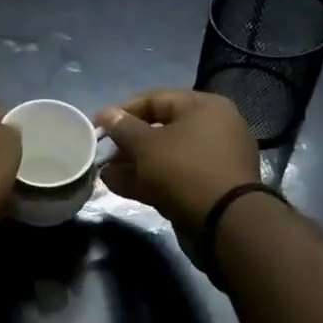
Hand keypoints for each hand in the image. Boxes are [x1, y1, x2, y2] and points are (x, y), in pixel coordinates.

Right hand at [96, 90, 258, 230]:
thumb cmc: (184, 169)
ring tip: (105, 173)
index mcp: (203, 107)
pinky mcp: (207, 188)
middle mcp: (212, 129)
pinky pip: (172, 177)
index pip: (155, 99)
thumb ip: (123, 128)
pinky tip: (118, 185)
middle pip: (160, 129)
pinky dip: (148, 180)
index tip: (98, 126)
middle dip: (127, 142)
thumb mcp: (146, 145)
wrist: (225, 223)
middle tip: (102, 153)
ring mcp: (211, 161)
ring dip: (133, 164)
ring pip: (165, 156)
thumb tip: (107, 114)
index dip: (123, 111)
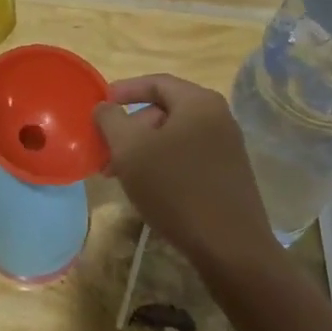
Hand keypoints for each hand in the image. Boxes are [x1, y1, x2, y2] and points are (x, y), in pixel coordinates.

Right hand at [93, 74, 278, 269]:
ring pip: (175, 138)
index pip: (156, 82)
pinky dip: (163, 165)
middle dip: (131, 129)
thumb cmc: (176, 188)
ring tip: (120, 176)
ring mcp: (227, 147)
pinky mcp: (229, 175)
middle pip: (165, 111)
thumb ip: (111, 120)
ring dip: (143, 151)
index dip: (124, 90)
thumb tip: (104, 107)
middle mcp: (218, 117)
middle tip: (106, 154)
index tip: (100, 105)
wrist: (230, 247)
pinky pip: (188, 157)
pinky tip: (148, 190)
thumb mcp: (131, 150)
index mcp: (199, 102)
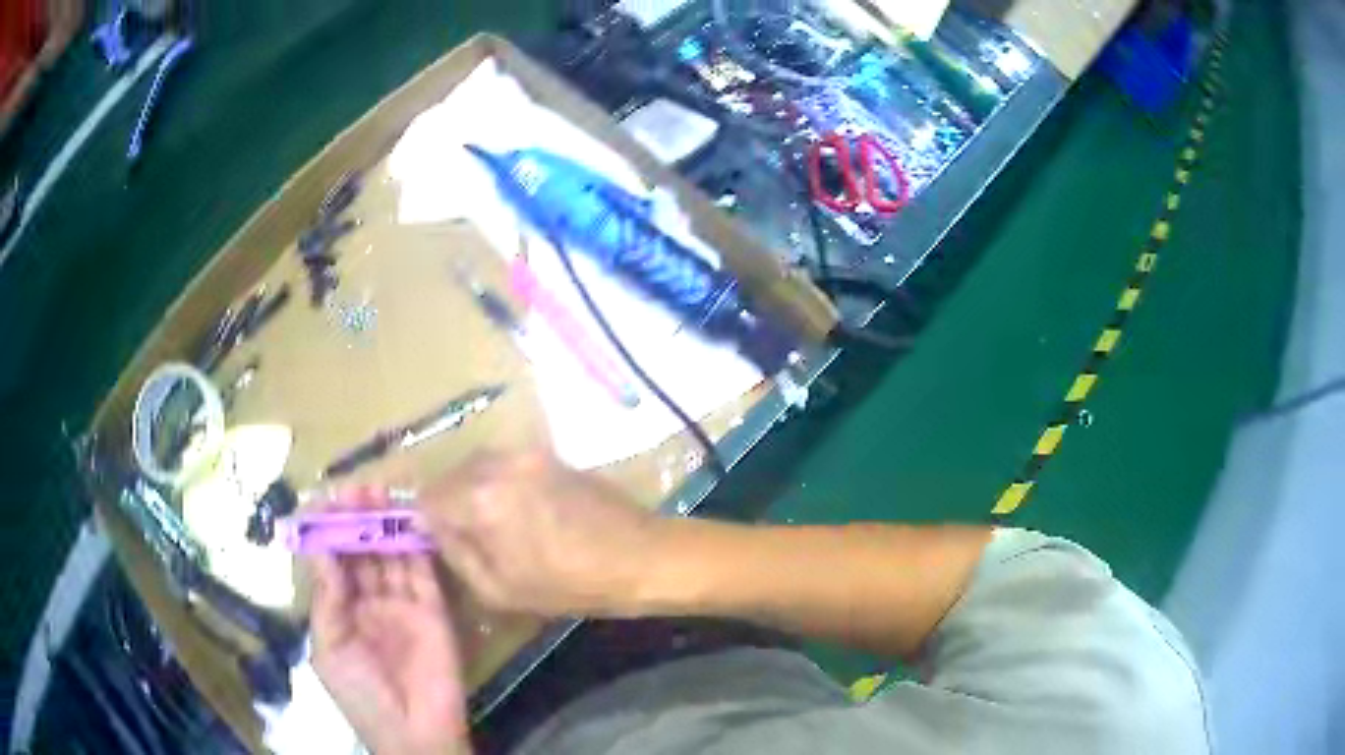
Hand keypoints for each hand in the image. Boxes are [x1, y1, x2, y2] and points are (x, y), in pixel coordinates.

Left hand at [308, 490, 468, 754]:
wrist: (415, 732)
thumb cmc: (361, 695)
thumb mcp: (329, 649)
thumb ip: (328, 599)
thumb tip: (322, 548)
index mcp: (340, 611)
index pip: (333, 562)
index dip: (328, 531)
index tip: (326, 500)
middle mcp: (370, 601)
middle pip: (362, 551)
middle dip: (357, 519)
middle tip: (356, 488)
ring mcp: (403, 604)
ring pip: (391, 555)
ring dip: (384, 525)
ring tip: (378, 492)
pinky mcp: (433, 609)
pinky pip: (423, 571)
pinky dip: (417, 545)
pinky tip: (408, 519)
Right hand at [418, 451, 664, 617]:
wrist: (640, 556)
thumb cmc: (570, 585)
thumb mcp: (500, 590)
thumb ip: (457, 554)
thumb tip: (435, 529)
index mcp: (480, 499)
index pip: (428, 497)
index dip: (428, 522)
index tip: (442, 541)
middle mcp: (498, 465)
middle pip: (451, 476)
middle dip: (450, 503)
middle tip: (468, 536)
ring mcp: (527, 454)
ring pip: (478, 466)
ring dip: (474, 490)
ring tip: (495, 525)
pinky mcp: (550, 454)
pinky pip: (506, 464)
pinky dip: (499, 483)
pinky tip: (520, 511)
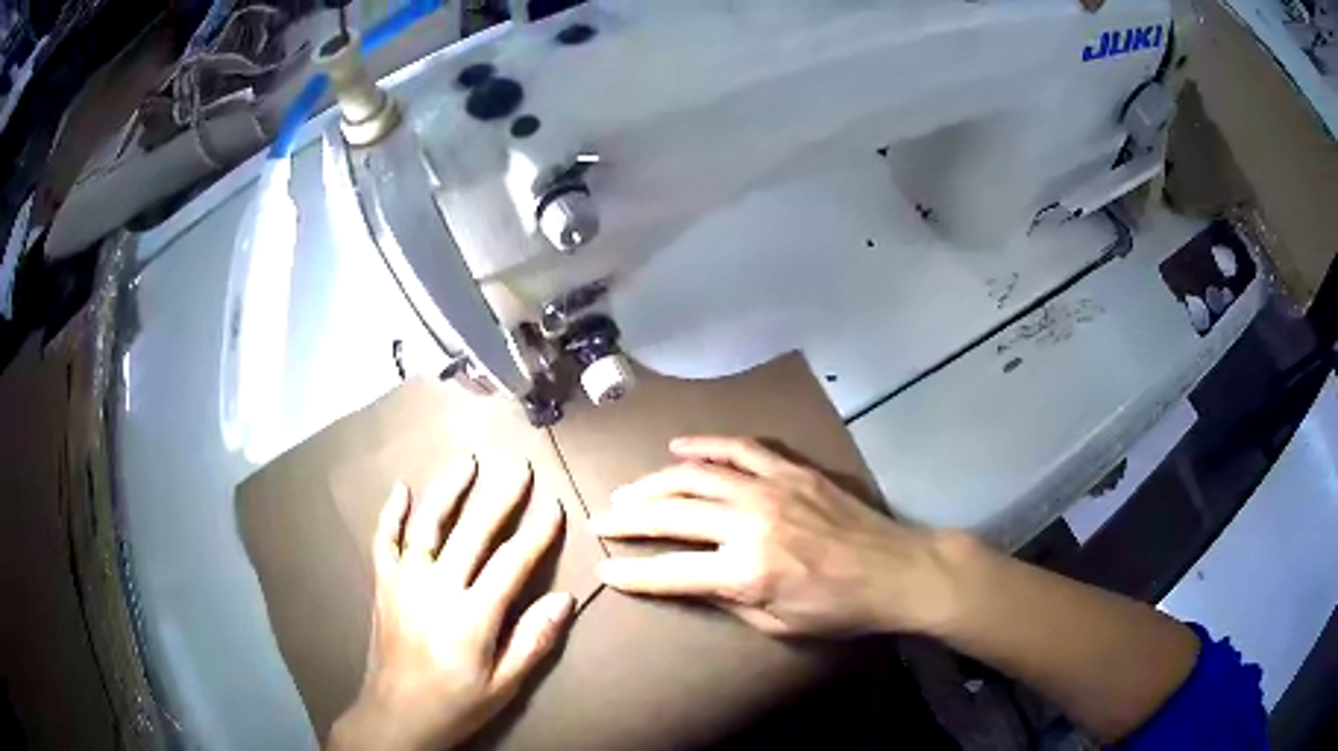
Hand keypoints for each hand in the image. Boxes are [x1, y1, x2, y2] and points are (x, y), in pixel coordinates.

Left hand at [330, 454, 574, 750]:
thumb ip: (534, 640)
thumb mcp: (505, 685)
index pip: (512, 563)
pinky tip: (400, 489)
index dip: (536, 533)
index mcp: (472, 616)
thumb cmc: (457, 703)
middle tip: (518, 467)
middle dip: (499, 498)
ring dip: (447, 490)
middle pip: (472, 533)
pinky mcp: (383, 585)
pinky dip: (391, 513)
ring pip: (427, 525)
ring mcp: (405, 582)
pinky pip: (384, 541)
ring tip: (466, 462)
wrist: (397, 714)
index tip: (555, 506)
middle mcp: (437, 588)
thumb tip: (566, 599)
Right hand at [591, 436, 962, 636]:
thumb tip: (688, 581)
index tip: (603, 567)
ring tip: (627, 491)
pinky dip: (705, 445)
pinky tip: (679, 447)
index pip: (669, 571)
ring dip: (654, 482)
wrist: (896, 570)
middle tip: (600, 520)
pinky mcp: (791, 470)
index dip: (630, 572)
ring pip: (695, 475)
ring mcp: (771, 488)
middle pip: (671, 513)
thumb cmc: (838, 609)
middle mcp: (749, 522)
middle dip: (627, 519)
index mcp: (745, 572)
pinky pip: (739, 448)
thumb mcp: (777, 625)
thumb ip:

____

◆ EXERCISE OBJECTIVE ◆
Every line of the material must be returned verbatim, and pictures must be left behind.

◆ EXERCISE SOLUTION ◆
Hand keypoints for each hand in the image. Boxes are [x1, y1, x2, y2] and points are (x, y), in pixel coordinates.

Right hand at [96, 90, 258, 230]:
thumb cmc: (184, 169)
ring tip: (105, 173)
index mcp: (203, 107)
pinky mcp: (207, 188)
middle mcp: (212, 129)
pinky pip: (172, 177)
index pip: (155, 99)
thumb ip: (123, 128)
pinky tip: (118, 185)
middle pip: (160, 129)
pinky dip: (148, 180)
index tip: (98, 126)
middle dip: (127, 142)
thumb mcp: (146, 145)
wrist: (225, 223)
middle tip: (102, 153)
ring mcp: (211, 161)
ring dip: (133, 164)
ring pip: (165, 156)
thumb tip: (107, 114)
index dip: (123, 111)
Hand keypoints for each hand in the image. Boxes are [x1, y1, x2, y2] and points are (x, y), in pixel coordinates.

Right hand at [93, 74, 278, 269]:
ring pip: (175, 138)
index pip: (156, 82)
pinky dip: (163, 165)
middle dip: (131, 129)
thumb cmc: (176, 188)
ring tip: (120, 176)
ring mcp: (227, 147)
pinky mcp: (229, 175)
middle pip: (165, 111)
thumb ip: (111, 120)
ring dip: (143, 151)
index dip: (124, 90)
thumb tip: (104, 107)
middle mcp: (218, 117)
middle tip: (106, 154)
index tip: (100, 105)
wrist: (230, 247)
pinky pip: (188, 157)
pinky tip: (148, 190)
thumb mcp: (131, 150)
index mcp: (199, 102)
Hand keypoints for each hand in the image. Boxes are [x1, y1, x2, y2] and points are (x, y), in pixel coordinates.

Left hand at [308, 490, 468, 754]:
wrist: (415, 732)
thumb cmc: (361, 695)
thumb mcp: (329, 649)
thumb ip: (328, 599)
thumb tip: (322, 548)
index mcp: (340, 611)
index pip: (333, 562)
index dip: (328, 531)
index tip: (326, 500)
middle mcp: (370, 601)
middle pip: (362, 551)
middle dip: (357, 519)
middle tip: (356, 488)
ring mcp: (403, 604)
ring pip: (391, 555)
ring dip: (384, 525)
ring tip: (378, 492)
pinky mcp: (433, 609)
pinky pip: (423, 571)
pinky dip: (417, 545)
pinky tip: (408, 519)
Right hand at [418, 451, 664, 617]:
wrist: (640, 556)
thumb cmc: (570, 585)
thumb mcp: (500, 590)
thumb ip: (457, 554)
thumb tip: (435, 529)
index mcp: (480, 499)
index pip: (428, 497)
index dip: (428, 522)
index tip: (442, 541)
middle mcp: (498, 465)
middle pip: (451, 476)
middle dip: (450, 503)
middle tip: (468, 536)
ring mcp: (527, 454)
ring pip: (478, 466)
ring dip: (474, 490)
ring tip: (495, 525)
pinky mcp: (550, 454)
pinky pip: (506, 464)
pinky dip: (499, 483)
pinky tip: (520, 511)
Hand keypoints for each hand in the image. Boxes are [x1, y1, x2, y2] and points are (x, y), in pixel coordinates.

Left hand at [330, 454, 574, 750]:
thumb ip: (534, 640)
thumb mcp: (505, 685)
index pip: (512, 563)
pinky tip: (400, 489)
index dip: (536, 533)
index mcp: (472, 616)
thumb cmc: (457, 703)
middle tip: (518, 467)
middle dip: (499, 498)
ring dip: (447, 490)
middle pip: (472, 533)
pinky mcp: (383, 585)
pinky dip: (391, 513)
ring pip: (427, 525)
ring mcp: (405, 582)
pinky pip: (384, 541)
ring tip: (466, 462)
wrist: (397, 714)
index tip: (555, 506)
middle mcp: (437, 588)
thumb tip: (566, 599)
Right hand at [591, 436, 962, 636]:
thumb tip: (688, 581)
index tip: (603, 567)
ring tip: (627, 491)
pinky dip: (705, 445)
pinky tip: (679, 447)
index pip: (669, 571)
ring dip: (654, 482)
wrist: (896, 570)
middle tip: (600, 520)
pinky mcp: (791, 470)
index dip: (630, 572)
ring pip: (695, 475)
ring mcp: (771, 488)
middle pip: (671, 513)
thumb cmc: (838, 609)
middle mcp: (749, 522)
middle dip: (627, 519)
index mcp: (745, 572)
pinky pip: (739, 448)
thumb mcp: (777, 625)
thumb ip:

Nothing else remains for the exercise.